Calgary-founded venture platform The51 has announced the first close of its third fund, with BMO committing as lead anchor investor.
The51 Fund III is targeting a $30 million final close and will invest in women founders building companies in the future of health, wealth, and work. The fund is led by The51 Co-Founder and CEO Shelley Kuipers and Managing Partner Lauren Robinson.
BMO is joined by 17 women co-anchors from across Canada, a group The51 says brings together investors, operators, family office leaders, corporate directors, and economic builders from Victoria, Calgary, and Saskatoon to Toronto, Montreal, and St. John’s.
The51 says the fund is designed to address a persistent gap in venture capital, noting that women founders receive just 2% to 4% of venture capital in Canada despite consistently outperforming their peers.
“The51 Fund III will back women founders building the future of health, wealth and work – among Canada’s most underinvested entrepreneurs,” the organization said in its announcement.
The fund builds on The51’s broader mission of mobilizing women’s capital and institutional capital to support women-led innovation. The organization points to a major shift in financial influence, noting that Canadian women are projected to control nearly $4 trillion in financial assets by 2028.
“At BMO Wealth, we believe the next phase of growth will be driven by new perspectives, new ideas, and more inclusive access to capital,” said Amanda Custodio, Chief Growth Officer at BMO Financial Group. “Anchoring The51 Fund III is a deliberate investment in that future by backing women founders who are building in critical sectors and unlocking innovation at scale.”
Custodio added that widening participation in the economy strengthens competitiveness and resilience while accelerating long-term growth.
The51’s co-anchor model is also part of the fund’s thesis.

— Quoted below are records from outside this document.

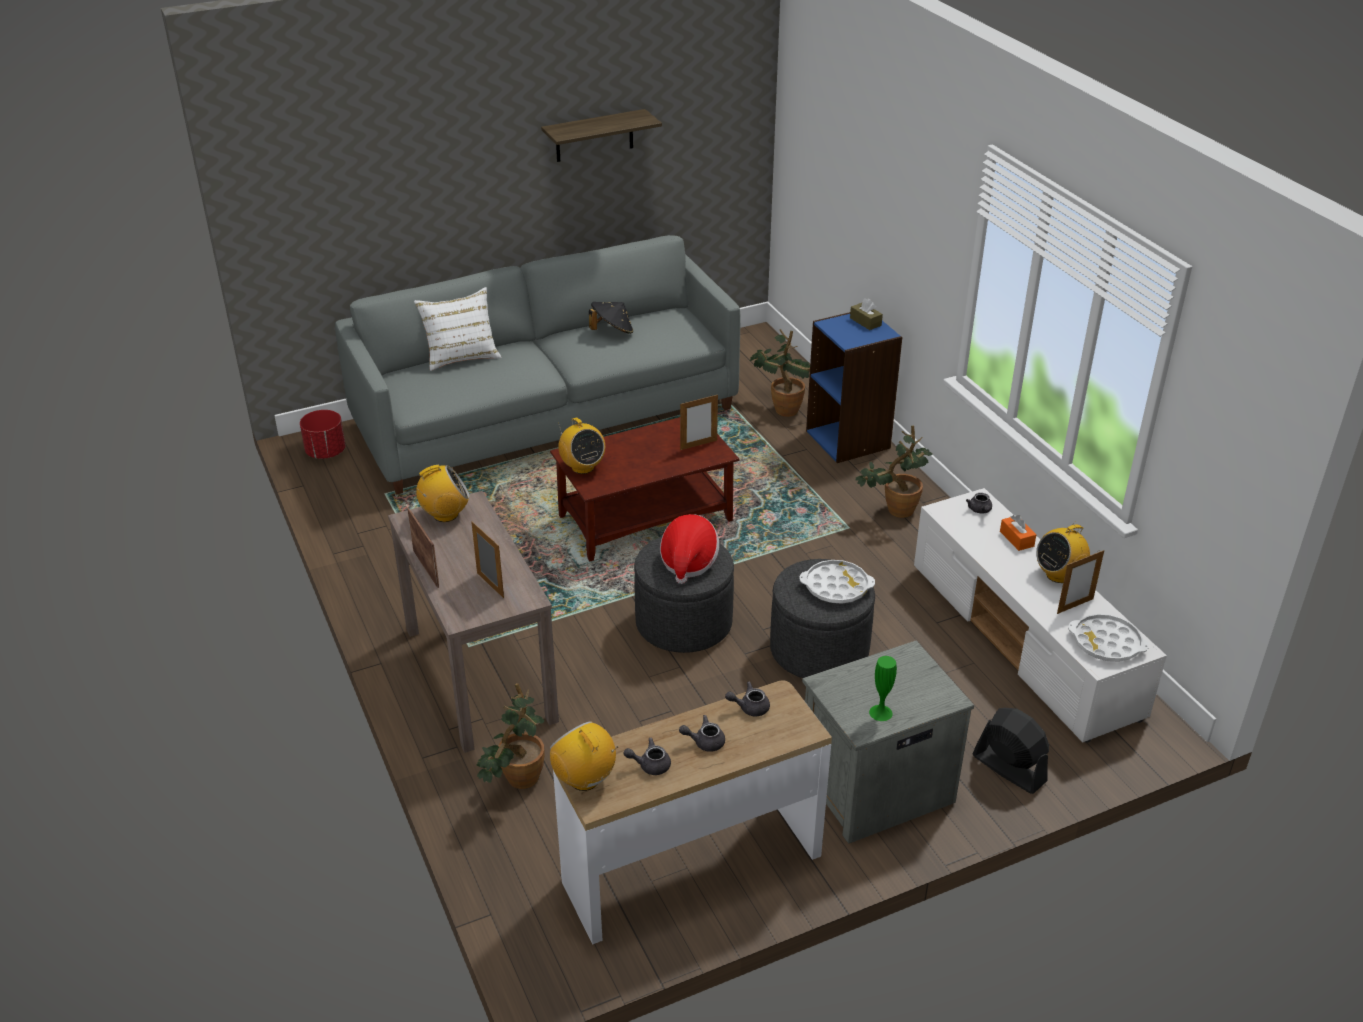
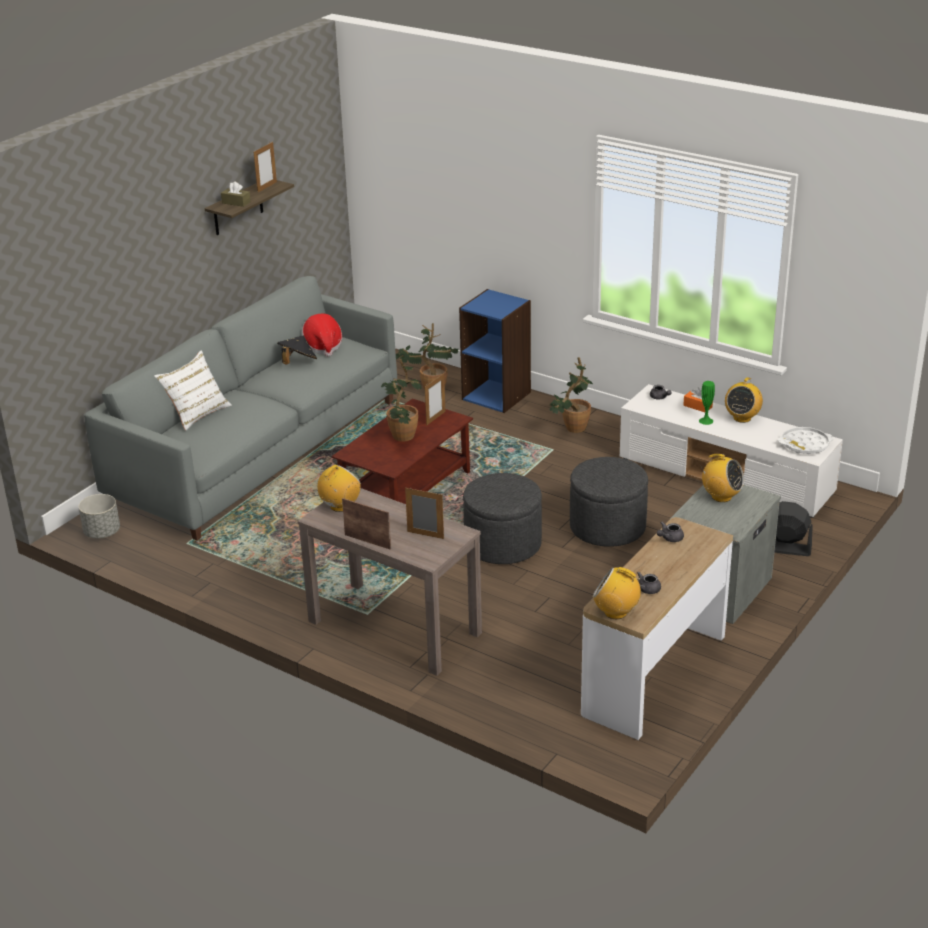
camera: 30 degrees left, 5 degrees down
red planter [300,410,346,459] -> grey planter [78,494,120,538]
potted plant [476,683,545,789] -> potted plant moved to [381,359,421,442]
radio [558,418,605,474] -> radio moved to [700,454,744,502]
hat [660,514,719,584] -> hat moved to [302,314,342,357]
grey teapot [679,715,725,752] -> none
white tray [799,560,875,604] -> none
brown tissue box [850,298,883,330] -> brown tissue box moved to [221,182,251,207]
green vase [869,656,897,721] -> green vase moved to [699,381,715,425]
picture frame [1057,550,1104,614] -> picture frame moved to [254,142,277,192]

By bringing women investors in at the anchor level alongside institutional capital, the organization says it is helping ensure women hold more decision-making power over where capital flows.
“We have always known the appetite was there, from founders, from investors, from the women ready to put their capital alongside their values,” said Kuipers. “Fund III is what it looks like when that appetite finally has a home.”
Kuipers said The51 is building the infrastructure Canada needs to unlock the economic power of women.
The fund’s 17 women co-anchors include Sonia Baxendale, Joanne Bourgault, Rachael Carswell, Nan DasGupta, Judy Goldring, Miranda Hubbs, Kerindeep Jaswal, Erin Lang, Jen McCain, Tracey McVicar, Colleen Moorehead, Gillian Riley, Susan Rimmer, Ann Glazier Rothwell, Karen Stewart, Anne Whelan, and Gisele Wilson.
“I believe two things deeply: that women in Canada deserve equal access to venture capital, and that women are stronger when they build together,” said Gillian Riley, Founder of The Scotiabank Women Initiative. “Fund III and The51 bring both of those beliefs to life.”
The first close of Fund III marks the next stage for The51 as it works to move more capital into women-led ventures shaping the future economy.